(MATERIALS PROVIDED Opens)

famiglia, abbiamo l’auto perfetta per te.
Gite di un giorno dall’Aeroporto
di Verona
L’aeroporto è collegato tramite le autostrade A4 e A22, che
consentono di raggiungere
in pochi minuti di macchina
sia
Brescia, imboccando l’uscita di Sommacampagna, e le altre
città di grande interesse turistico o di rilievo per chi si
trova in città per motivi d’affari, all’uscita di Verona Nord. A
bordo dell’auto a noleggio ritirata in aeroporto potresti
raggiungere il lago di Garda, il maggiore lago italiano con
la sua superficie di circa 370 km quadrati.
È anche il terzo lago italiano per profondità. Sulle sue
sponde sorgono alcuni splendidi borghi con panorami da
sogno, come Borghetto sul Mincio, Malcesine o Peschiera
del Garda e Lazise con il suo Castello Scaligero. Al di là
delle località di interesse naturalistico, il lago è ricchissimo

(MATERIALS PROVIDED Closes)

Reproduce every entry above line for line, keeping each word, punctuation mark, and line break unchanged.

famiglia, abbiamo l’auto perfetta per te.
Gite di un giorno dall’Aeroporto
di Verona
L’aeroporto è collegato tramite le autostrade A4 e A22, che
consentono di raggiungere
in pochi minuti di macchina
sia
Brescia, imboccando l’uscita di Sommacampagna, e le altre
città di grande interesse turistico o di rilievo per chi si
trova in città per motivi d’affari, all’uscita di Verona Nord. A
bordo dell’auto a noleggio ritirata in aeroporto potresti
raggiungere il lago di Garda, il maggiore lago italiano con
la sua superficie di circa 370 km quadrati.
È anche il terzo lago italiano per profondità. Sulle sue
sponde sorgono alcuni splendidi borghi con panorami da
sogno, come Borghetto sul Mincio, Malcesine o Peschiera
del Garda e Lazise con il suo Castello Scaligero. Al di là
delle località di interesse naturalistico, il lago è ricchissimo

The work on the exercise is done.